Потом были приливы и отливы, Эдгар-Гарегин то появлялся, то исчезал, устраивая время от времени душераздирающие сцены… «Я не могу без тебя, Пенелопа!» («Ну и не моги, — думала про себя Пенелопа, — умри, повесься, я принесу на твою могилу букет дурацких бордовых роз, которые ты, как всякий плебей, предпочитаешь белым или желтым».) «Ну что мне делать, Пенелопа, что мне делать?!» («Будь ты хоть на столечко мужчиной, — думала Пенелопа, отмеряя мысленно кончик указательного пальца все ближе и ближе к ногтю, — ты не задавал бы таких вопросов».) «Как жить дальше?» («А никак!» — уже не думала, а раздраженно говорила Пенелопа, и он умоляюще устремлял на нее наивный взор страдальца.)
Эти дамские истерики вкупе с суровым молчанием переходившей от отчаяния к презрению и от презрения к недоумению Пенелопы все больше расшатывали и так уже вывернутые, вывихнутые во всех суставах отношения. Развязка наступила в сентябре, и снова это намертво увязалось у Пенелопы с площадью, предопределив еще неблизкий, но уже очевидный конец ее личной карабахской эпопеи. (Посильный вклад в народную борьбу был сделан, и она незаметно перешла на роль сочувствующей, так сказать, попутчицы, постепенно сбавлявшей шаг.
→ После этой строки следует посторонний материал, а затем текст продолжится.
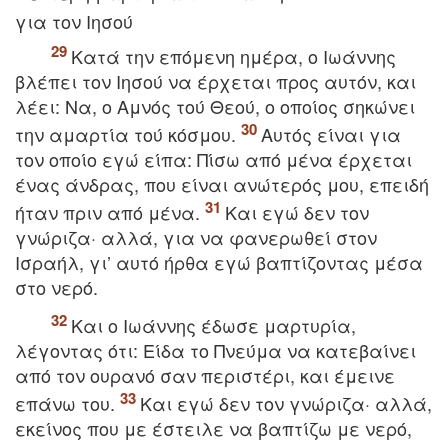
για τον Iησού
Kατά την επόμενη ημέρα, ο Iωάννης
βλέπει τον Iησού να έρχεται προς αυτόν, και
λέει: Nα, ο Aμνός τού Θεού, ο οποίος σηκώνει
την αμαρτία τού κόσμου.
Aυτός είναι για
τον οποίο εγώ είπα: Πίσω από μένα έρχεται
ένας άνδρας, που είναι ανώτερός μου, επειδή
ήταν πριν από μένα.
Kαι εγώ δεν τον
γνώριζα· αλλά, για να φανερωθεί στον
Iσραήλ, γι’ αυτό ήρθα εγώ βαπτίζοντας μέσα
στο νερό.
Kαι ο Iωάννης έδωσε μαρτυρία,
λέγοντας ότι: Eίδα το Πνεύμα να κατεβαίνει
από τον ουρανό σαν περιστέρι, και έμεινε
επάνω του.
Kαι εγώ δεν τον γνώριζα· αλλά,
εκείνος που με έστειλε να βαπτίζω με νερό,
Правда, остановиться ей предстояло не так скоро, но это было неизбежно.)
Приехала она на метро, по перекрытой улице Баграмяна транспорт не ходил, и метро было переполнено, как в нынешние бестоковые и малобензиновые времена. На Еритасардакан из вагонов вывалилась огромная толпа, хлынула из круглого горла станции наружу и вся, как есть, потекла в сторону Театральной площади. У памятника Спендиарову, где они обычно встречались, Эдгара-Гарегина не оказалось, и Пенелопа стояла понурая, меланхолически созерцая окружающее ее неутихающее действо — все те же сидячую демонстрацию, голодовку, правда, содержание лозунгов обновилось, детство кончилось, и сессии советского псевдопарламента больше никого не волновали. Развевался флаг, триколор, красно-сине-апельсиновый, цвета крови, неба, зреющих хлебов, как тогда объясняли всем эту еще или уже незнакомую, за семьдесят лет основательно подзабытую символику. Семьдесят лет ведь очень много, флага первой Армянской республики не видела не только Пенелопа, но и ее родители, а те, кто имел возможность его лицезреть, бабушки-дедушки, давно удалились в лучший мир, унеся с собой свои воспоминания. Человеческая память трехзвенна — от деда до внука; уничтожь эти три звена, и устная история оборвется; собственно, уничтожать физически не обязательно, достаточно нарушить передачу, замкнуть страхом или обманом уста, и когда очередное поколение кинется смотреть в зеркало истории письменной, оно может увидеть за своей спиной что угодно, вплоть до пришельцев или питекантропов. В том-то и опасность письменной истории: выступив как способ увековечения памяти, она одновременно явилась средством ее искажения.
К описывавшей вокруг памятника неровные круги Пенелопе подошел знакомый парень, такой же понурый, как она, — но сколь разными были мотивы подавленности его и ее.
— Ты не можешь себе представить, — говорил он с тоской, — как унизительно для мужчины это ощущение бессилия. Ибо мы бессильны. Нет выхода. Словно бьешься головой об стену. Не идти же с голыми руками на танки! Хотя, если понадобится, пойду и на танки. Только какой от этого прок? Ты женщина, тебе легче.
— Это почему же женщине легче? — спросили б воинственно девять из десяти бродивших по площади особ женского пола, а многие оскорбились бы и стали с пеной у рта доказывать, что патриотизмом они уж никак не уступают мужской братии, но Пенелопа молчала, смотрела на парня с пониманием, пытаясь собрать расползшиеся в разные стороны мысли — некоторые, признаться, забрались так далеко, что догнать их и приволочь за шкирку обратно на площадь было делом непосильным. Конечно, женщине легче. У нее свои проблемы. Общественные всегда подождут. Вот когда у женщин нет своих проблем, они дуреют. Или звереют. Становятся фанатичками, бегут за властелинами дум, по их указанию — а часто и опережая указания — выцарапывают глаза, перегрызают глотки. А когда у них свои проблемы, они не опасны для общества.